**Instructions for the task**
With both ends included, transcribe exactly the records below from their first line to the line that contains "image of IHC".

**Recorded data**

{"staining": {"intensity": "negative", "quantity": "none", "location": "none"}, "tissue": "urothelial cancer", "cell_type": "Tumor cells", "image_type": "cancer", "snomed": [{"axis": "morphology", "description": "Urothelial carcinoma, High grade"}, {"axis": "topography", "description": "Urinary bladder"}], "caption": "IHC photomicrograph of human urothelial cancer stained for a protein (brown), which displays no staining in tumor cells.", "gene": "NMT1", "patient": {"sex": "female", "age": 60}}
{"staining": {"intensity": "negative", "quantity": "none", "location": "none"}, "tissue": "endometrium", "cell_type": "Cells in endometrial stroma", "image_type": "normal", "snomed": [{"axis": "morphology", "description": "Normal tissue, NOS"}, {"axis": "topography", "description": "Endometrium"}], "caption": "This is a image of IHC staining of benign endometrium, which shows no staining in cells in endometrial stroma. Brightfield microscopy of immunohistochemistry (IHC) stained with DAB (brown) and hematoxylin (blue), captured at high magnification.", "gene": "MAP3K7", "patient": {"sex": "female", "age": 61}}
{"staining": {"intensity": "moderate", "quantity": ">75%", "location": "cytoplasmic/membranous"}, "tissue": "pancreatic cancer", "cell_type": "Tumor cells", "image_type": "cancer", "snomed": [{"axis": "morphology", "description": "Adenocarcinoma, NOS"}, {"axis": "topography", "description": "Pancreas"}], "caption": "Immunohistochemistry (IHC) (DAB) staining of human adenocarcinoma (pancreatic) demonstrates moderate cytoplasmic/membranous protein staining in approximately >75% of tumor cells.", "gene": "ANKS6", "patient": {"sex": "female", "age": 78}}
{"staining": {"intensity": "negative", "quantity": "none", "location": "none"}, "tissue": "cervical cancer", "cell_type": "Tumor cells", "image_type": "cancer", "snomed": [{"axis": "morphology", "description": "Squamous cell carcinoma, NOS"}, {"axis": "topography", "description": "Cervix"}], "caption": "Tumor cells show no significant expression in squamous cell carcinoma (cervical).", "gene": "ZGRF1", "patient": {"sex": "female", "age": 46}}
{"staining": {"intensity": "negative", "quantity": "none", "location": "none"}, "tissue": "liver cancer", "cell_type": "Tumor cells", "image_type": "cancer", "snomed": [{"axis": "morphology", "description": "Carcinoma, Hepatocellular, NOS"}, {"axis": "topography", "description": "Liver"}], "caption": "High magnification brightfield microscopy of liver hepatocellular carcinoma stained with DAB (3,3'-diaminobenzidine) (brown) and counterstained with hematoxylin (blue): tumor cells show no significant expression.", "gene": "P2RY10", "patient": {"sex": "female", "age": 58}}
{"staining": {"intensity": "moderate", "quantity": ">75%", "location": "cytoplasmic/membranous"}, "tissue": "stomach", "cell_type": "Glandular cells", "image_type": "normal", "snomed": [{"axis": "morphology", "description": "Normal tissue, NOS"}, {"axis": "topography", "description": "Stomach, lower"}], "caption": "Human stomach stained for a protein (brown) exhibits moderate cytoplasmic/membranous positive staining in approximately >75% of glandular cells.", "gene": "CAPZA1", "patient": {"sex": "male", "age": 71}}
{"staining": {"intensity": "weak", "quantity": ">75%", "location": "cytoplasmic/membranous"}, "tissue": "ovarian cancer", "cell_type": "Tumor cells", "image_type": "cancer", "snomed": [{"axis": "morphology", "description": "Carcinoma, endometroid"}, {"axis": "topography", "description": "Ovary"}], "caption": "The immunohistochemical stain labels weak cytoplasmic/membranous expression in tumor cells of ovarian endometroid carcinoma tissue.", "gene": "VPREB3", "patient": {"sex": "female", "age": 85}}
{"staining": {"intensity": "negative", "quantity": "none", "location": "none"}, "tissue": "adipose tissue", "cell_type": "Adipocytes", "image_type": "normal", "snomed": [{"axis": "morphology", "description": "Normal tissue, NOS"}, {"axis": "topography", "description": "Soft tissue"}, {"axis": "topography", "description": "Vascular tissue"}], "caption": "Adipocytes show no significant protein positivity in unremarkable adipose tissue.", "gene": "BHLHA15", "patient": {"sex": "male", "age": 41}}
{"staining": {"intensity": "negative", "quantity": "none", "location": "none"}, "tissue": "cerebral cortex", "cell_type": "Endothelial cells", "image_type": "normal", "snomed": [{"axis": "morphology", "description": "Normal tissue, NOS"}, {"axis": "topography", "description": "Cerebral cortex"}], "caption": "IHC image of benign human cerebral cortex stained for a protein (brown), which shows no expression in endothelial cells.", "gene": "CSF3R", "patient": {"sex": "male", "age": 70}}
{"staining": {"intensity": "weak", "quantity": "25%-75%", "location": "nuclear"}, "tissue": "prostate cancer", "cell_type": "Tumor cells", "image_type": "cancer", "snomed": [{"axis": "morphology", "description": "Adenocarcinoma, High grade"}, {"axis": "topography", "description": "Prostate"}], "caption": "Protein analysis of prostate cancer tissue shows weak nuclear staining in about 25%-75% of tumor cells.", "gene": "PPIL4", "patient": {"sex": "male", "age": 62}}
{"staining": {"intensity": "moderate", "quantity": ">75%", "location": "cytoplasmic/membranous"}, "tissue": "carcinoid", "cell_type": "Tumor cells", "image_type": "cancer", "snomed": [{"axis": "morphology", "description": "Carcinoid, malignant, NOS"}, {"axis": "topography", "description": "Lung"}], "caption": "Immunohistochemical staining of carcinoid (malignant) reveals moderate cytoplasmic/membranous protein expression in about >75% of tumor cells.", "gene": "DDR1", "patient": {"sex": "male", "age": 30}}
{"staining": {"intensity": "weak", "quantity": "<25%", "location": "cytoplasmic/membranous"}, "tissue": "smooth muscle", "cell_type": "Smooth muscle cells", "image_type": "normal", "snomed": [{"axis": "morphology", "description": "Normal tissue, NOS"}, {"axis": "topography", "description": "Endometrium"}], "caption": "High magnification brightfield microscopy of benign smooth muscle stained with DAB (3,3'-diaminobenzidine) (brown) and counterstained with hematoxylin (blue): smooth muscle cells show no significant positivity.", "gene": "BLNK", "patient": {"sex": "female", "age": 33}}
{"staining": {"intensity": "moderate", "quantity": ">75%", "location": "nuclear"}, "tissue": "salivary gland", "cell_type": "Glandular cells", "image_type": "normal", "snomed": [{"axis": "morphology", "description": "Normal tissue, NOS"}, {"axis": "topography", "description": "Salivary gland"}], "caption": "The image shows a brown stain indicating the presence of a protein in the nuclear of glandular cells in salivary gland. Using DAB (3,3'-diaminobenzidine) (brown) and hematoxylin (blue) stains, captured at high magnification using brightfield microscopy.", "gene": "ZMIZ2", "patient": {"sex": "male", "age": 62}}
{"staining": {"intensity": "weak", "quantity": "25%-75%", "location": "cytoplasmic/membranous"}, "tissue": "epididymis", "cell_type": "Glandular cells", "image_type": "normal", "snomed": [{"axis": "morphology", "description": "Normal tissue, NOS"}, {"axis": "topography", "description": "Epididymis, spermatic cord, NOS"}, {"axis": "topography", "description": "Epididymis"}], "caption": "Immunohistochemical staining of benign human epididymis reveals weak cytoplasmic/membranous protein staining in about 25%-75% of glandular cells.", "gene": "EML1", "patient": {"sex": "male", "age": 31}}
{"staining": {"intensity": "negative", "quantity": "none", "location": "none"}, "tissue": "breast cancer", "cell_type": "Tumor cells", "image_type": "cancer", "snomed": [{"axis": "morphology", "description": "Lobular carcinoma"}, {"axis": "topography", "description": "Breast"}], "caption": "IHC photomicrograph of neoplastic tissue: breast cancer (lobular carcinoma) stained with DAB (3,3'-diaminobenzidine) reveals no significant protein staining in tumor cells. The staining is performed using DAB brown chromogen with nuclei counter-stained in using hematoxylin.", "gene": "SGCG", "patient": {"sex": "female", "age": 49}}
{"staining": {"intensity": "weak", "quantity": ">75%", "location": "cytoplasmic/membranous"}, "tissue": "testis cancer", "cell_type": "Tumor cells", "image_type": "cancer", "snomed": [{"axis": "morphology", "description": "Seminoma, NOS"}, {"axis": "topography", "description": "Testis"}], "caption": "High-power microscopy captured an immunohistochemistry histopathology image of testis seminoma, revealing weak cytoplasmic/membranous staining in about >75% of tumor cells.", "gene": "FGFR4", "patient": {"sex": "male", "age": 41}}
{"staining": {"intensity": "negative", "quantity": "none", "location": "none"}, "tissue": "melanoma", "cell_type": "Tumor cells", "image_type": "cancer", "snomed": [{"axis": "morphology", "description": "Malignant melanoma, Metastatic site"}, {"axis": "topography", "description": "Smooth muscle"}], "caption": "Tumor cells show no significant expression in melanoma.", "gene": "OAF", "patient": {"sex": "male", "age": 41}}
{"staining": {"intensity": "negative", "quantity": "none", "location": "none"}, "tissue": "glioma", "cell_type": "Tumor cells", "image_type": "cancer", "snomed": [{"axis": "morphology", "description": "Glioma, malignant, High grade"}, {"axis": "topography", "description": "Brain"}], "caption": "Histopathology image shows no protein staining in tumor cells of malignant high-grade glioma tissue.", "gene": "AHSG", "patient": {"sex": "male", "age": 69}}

**Answer section**
{"staining": {"intensity": "negative", "quantity": "none", "location": "none"}, "tissue": "urothelial cancer", "cell_type": "Tumor cells", "image_type": "cancer", "snomed": [{"axis": "morphology", "description": "Urothelial carcinoma, High grade"}, {"axis": "topography", "description": "Urinary bladder"}], "caption": "IHC photomicrograph of human urothelial cancer stained for a protein (brown), which displays no staining in tumor cells.", "gene": "NMT1", "patient": {"sex": "female", "age": 60}}
{"staining": {"intensity": "negative", "quantity": "none", "location": "none"}, "tissue": "endometrium", "cell_type": "Cells in endometrial stroma", "image_type": "normal", "snomed": [{"axis": "morphology", "description": "Normal tissue, NOS"}, {"axis": "topography", "description": "Endometrium"}], "caption": "This is a image of IHC staining of benign endometrium, which shows no staining in cells in endometrial stroma. Brightfield microscopy of immunohistochemistry (IHC) stained with DAB (brown) and hematoxylin (blue), captured at high magnification.", "gene": "MAP3K7", "patient": {"sex": "female", "age": 61}}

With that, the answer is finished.